**Task inputs:**
########
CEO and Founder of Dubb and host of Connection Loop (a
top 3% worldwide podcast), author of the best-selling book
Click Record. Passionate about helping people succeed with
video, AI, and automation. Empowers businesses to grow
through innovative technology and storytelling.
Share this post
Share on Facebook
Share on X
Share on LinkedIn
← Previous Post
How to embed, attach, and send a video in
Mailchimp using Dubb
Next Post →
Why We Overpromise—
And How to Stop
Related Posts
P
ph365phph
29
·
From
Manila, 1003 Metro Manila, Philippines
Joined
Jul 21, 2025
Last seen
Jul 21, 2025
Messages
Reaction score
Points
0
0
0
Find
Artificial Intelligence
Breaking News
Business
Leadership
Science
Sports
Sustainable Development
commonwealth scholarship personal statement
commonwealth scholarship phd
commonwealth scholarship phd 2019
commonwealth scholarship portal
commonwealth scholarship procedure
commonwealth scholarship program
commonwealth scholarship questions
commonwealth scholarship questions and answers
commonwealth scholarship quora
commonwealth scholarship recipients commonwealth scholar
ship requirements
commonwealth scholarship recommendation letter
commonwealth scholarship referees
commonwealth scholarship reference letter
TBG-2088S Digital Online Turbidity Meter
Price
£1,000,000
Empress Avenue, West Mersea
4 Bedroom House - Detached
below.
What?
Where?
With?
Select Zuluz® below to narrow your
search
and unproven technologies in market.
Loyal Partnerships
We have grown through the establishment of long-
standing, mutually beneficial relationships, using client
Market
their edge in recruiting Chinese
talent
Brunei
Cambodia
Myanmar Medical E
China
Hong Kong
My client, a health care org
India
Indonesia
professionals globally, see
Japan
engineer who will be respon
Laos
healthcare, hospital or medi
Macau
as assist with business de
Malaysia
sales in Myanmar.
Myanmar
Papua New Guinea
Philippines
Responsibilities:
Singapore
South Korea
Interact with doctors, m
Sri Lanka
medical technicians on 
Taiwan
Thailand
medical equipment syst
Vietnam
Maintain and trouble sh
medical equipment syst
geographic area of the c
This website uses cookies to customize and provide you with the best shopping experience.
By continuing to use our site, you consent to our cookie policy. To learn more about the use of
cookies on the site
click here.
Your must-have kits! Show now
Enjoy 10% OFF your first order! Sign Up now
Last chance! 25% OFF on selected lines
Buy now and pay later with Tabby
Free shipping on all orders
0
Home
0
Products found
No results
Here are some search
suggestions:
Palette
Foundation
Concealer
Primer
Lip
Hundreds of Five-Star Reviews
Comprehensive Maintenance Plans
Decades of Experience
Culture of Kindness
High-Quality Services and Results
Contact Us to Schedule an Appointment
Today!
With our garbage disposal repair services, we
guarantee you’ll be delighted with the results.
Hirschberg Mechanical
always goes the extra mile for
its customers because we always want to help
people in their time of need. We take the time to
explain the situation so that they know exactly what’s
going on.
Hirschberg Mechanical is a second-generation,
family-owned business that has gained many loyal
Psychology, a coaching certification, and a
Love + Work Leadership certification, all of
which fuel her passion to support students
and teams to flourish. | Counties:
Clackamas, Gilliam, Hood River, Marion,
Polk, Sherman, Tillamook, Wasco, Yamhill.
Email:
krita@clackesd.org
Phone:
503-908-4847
########
In the entries above, the lines from the one bearing "Free shipping on all orders" up to and including the one bearing "High-Quality Services and Results" should be transcribed exactly; no other line is wanted.

Free shipping on all orders
0
Home
0
Products found
No results
Here are some search
suggestions:
Palette
Foundation
Concealer
Primer
Lip
Hundreds of Five-Star Reviews
Comprehensive Maintenance Plans
Decades of Experience
Culture of Kindness
High-Quality Services and Results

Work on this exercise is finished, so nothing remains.